Claire et Sam sont des jumeaux fusionnels, que la vie n’a pas épargnés : leur mère, Gisèle, a consumé son désespoir et sa vie dans l’alcool pour éteindre la douleur d’un corps qui jamais n’a plus voulu enfanter malgré son rêve de grande famille ; leur père, Armand, meurt trop tôt dans un accident de la route. Alors, pour ces enfants devenus trop tôt orphelins, il a fallu réagir. Et c’est sans l’aide de personne que Claire a pris les rênes. Volontaire, déterminée, solaire : c’est elle qui parle, qui décide. Dans son ombre, sciemment muet, Sam. Sa sœur est son fort, son rempart contre les mauvaises langues qui commentent et jugent cette symbiose si singulière.

« On murmurait sur Sam, l’alien repoussant qu’on aurait aimé voir s’éclipser tant il était une énigme. » (p.13)

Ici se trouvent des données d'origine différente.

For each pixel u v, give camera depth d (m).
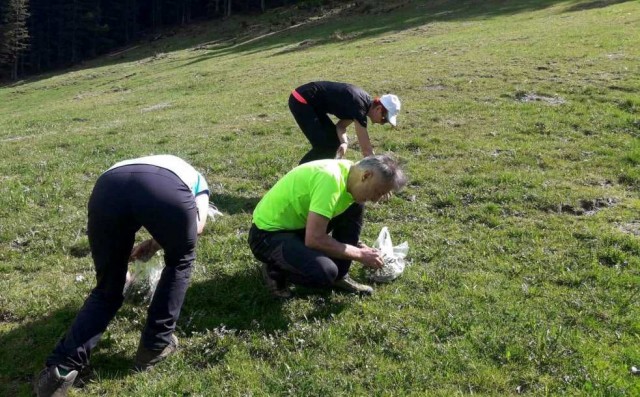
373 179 4.16
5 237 6.14
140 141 11.08
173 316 3.97
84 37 65.06
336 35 31.69
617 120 9.94
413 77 14.86
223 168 8.61
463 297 4.72
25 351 4.17
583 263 5.30
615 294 4.73
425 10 36.62
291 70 21.03
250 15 59.78
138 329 4.41
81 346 3.62
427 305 4.63
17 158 10.28
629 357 3.91
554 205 6.73
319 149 6.73
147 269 4.72
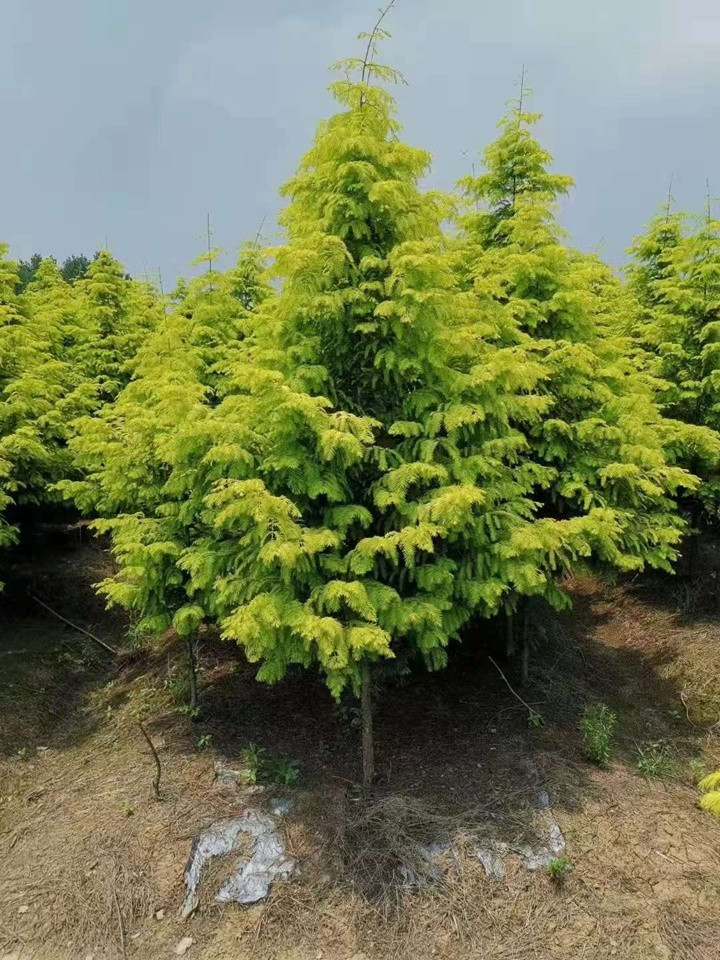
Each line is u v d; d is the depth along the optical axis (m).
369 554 4.88
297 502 5.28
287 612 4.68
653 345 10.52
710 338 9.33
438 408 5.47
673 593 10.22
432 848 5.00
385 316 5.19
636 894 4.84
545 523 5.54
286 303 5.50
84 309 13.30
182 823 5.27
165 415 5.89
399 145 5.55
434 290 5.22
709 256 9.34
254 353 5.76
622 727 7.18
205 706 6.95
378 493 5.08
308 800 5.48
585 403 7.29
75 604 9.95
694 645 8.74
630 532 6.90
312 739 6.37
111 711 7.43
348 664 4.92
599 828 5.38
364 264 5.32
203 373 9.31
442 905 4.64
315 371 5.33
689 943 4.49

« Il avait ses appétits de solitude, il ne pensait pas, il prenait le monde par ses perceptions, ses yeux, des heures immersives et jubilatoires, sans mots, sans rien qui le relie aux humains. » (p.118)

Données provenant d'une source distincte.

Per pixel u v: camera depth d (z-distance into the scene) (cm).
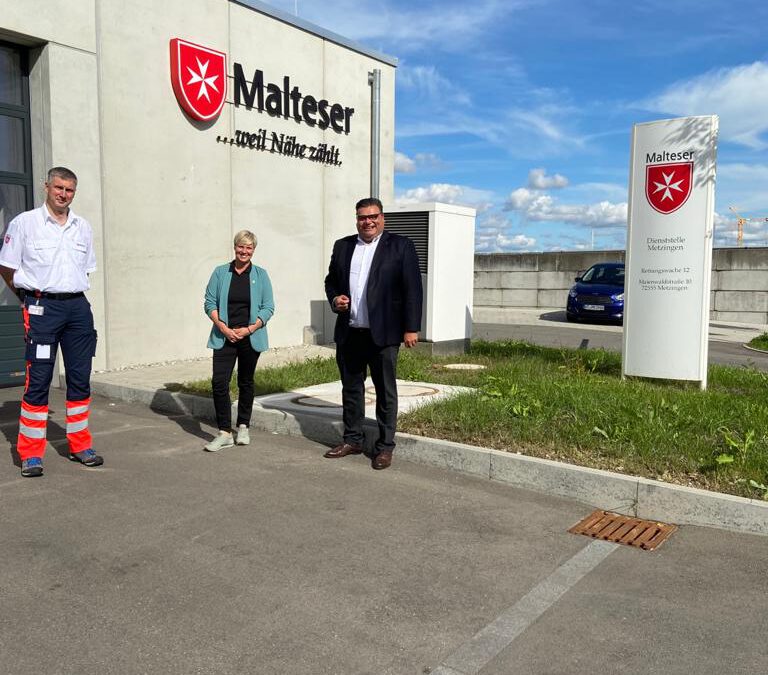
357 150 1335
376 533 420
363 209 538
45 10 811
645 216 828
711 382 888
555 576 370
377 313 534
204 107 1007
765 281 2120
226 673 277
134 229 936
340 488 498
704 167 796
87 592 339
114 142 903
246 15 1086
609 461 502
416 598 342
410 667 285
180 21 981
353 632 310
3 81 821
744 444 510
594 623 322
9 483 493
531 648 301
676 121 803
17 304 838
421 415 615
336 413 647
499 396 674
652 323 834
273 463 555
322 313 1276
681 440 529
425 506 467
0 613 318
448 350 1115
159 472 526
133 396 780
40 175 841
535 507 471
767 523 427
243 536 410
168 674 275
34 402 506
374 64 1359
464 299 1140
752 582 367
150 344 968
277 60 1148
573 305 1962
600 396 667
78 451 536
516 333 1661
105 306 906
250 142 1103
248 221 1116
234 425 680
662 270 823
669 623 323
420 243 1084
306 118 1210
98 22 873
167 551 387
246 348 591
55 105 827
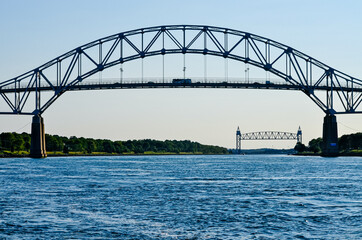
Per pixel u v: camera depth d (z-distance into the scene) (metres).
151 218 66.25
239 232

Aussi, frère et sœur vivent-ils en reclus. Travailler n’a de fonction pour eux qu’alimentaire, et ils se gardent bien de frayer avec leurs collègues. Seule Claire rend épisodiquement visite à Jean, son ami de lycée amoureux transi de la jeune femme. Éperdu d’amour pour elle, il a fait le vœu secret de lui vouer sa vie entière, même sans la réciprocité du sentiment, pourvu que Claire soit à jamais présente dans sa vie.

« J’étais épouvantablement jaloux, encombré par mon dépit et ravagé par mon envie. » (p.25)

Mais ce sacrifice sciemment consenti devient difficile à vivre lorsque Claire lui déclare multiplier les rendez-vous avec des amants d’un soir. Dans un motel passablement sordide d’une bourgade insipide, la jeune femme cultive une double vie que Jean et Sam pensent être réservée à des hommes. La réalité est différente, difficilement avouable. Terriblement addictive. Claire a besoin de ces corps alanguis, ces doubles de chair qu’elle ne reverra pas mais qui la font se sentir si délicieusement vivante.

« Elle était emportée, vertigineuse, elle devait se maintenir raide et solide. Mentir était une lente construction, une issue, elle s’y perdait. » (p.65)

« Elle n’avait aucune raison de chercher l’amour, son amour elle le destinait à son frère. Elle était envoûtée par les corps, et ne parvenait pas à y renoncer. » (p.78)

Aussi, lorsque des cadavres de femmes mutilées sont retrouvés ici et là dans la petite ville des jumeaux, tout et tous semblent vouloir accuser Sam, idéalement étrange et insaisissable pour devenir LE coupable. Il faut dire que sa collection de couteaux, sur laquelle il veille jalousement, peut le confondre. Mais n’est-il pas un coupable un peu trop parfait ?

« L’engrenage et l’impasse. Elle avait encore le vertige. » (p.174)

Et le lecteur de comprendre que ce trio a bien des motifs pour sombrer dans l’illégalité et le crime. Ou, pour le moins, de l’engendrer pour mieux se protéger. L’amour destructeur, le sacrifice de soi pour compenser le don de l’autre… Des thématiques riches pour un récit d’une force certaine, au dénouement troublant et déroutant. La gémellité a de quoi faire songer et inspirer…


La femme qui est dans mon lit, Anne REVAH, éditions MERCURE DE FRANCE, 2025, 183 pages, 18.80€.